I met one of the volunteers in the back parking lot of CPARC. We went to an apartment building where some of the clients live. Since it was a nice day outside, some of the elderly people who live there as well, were sitting outside on benches and we talked to them while waiting for one of the women to arrive that I was going to visit. The woman I was with became impatient and called the woman we were waiting for on the cell phone. They talked for a few minutes and then I saw a woman in a motorized wheelchair come flying around the corner. We went up to her apartment, where she talked to us about her boyfriend, what she had done that day but mostly about a seminar about the apocalypse and the end of the world that she had been attending. When we finished visiting with her, we went down the hall and talked briefly to a gentleman that also was a client of CPARC. Then we went downstairs and visited with another woman. With her, we talked about her boyfriend and tried to fix her VCR. With the last woman we visited, we talked about her participation in an historical project that Carlisle schools are doing. Afterwards, the volunteer from CPARC drove me home.

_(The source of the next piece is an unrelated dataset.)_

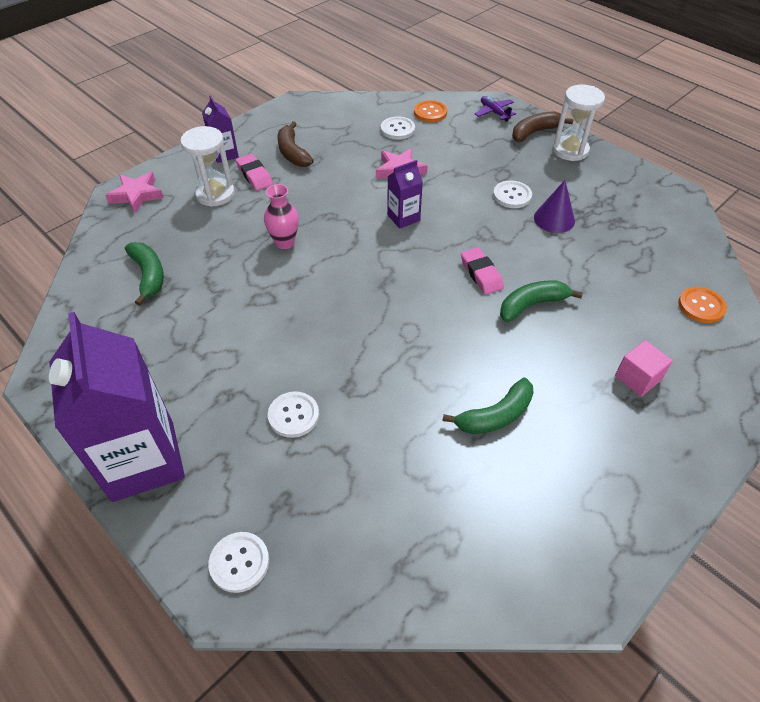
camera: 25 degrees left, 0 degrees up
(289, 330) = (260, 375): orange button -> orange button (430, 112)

I was really surprised by how independant all of these people were. Even though they have disabilities, they are well enough to live in their own apartments, without someone watching them all of the time. Also, all of their apartments were clean and decorated as a home would have been. They were all involved in the community and were able to have lives outside of what was happening at CPARC. However, what really disturbed me throughout this entire visit, was the fact that the first woman I met with seemed to be completely duped by a so-called priest who was leading the seminar about the end of the world. She kept saying that she had found religion and that this was the best seminar she had ever been to and that if anyone had any questions about being a Christian, he should talk to this priest. It was really disheartening to hear her talk, because the pamphlet that this man was giving, was very fundamentalist. It concentrated on the evils in the world and did not give any suggestions on how one could better themselves. I was also worried because this man charged $50 for each pamphlet and so he was bascially profiting from this woman with mental disabilities, who, according to him, was a mistake as a person and will not be accepted into heaven when the end of the world occurs.
This experience reminded me of the short story, “Good Country People”. I felt that this priest was similar to Manley Pointer in that he was preying on people with disabilities and using the Bible and religion as a way to profit in life. This woman has obvious disabilities, and yet he still let her buy his pamphlet and was preaching his beliefs to her. It was quite clear to me that this man has extremist views about the interpretation of the Bible, but to her, he seemed to be preaching the truth. She felt that he could not do anything wrong and she was not able to wait until the next session of his seminar. However, because she has disabilities, in my opinion, she was not able to distinguish between his obviously skewed interpretation of the Bible and how preachers who have gone through seminary school teach the Bible to others. It was amazing to read what he had to say and realize that he had to be mentally sick in some way to really believe his thoughts were true and then to listen to her rave about how intelligent and sophisticated he was. Similar to Manley Pointer, I feel as though this preacher was looking for people who are easily influenced so that he can profit from their belief in him.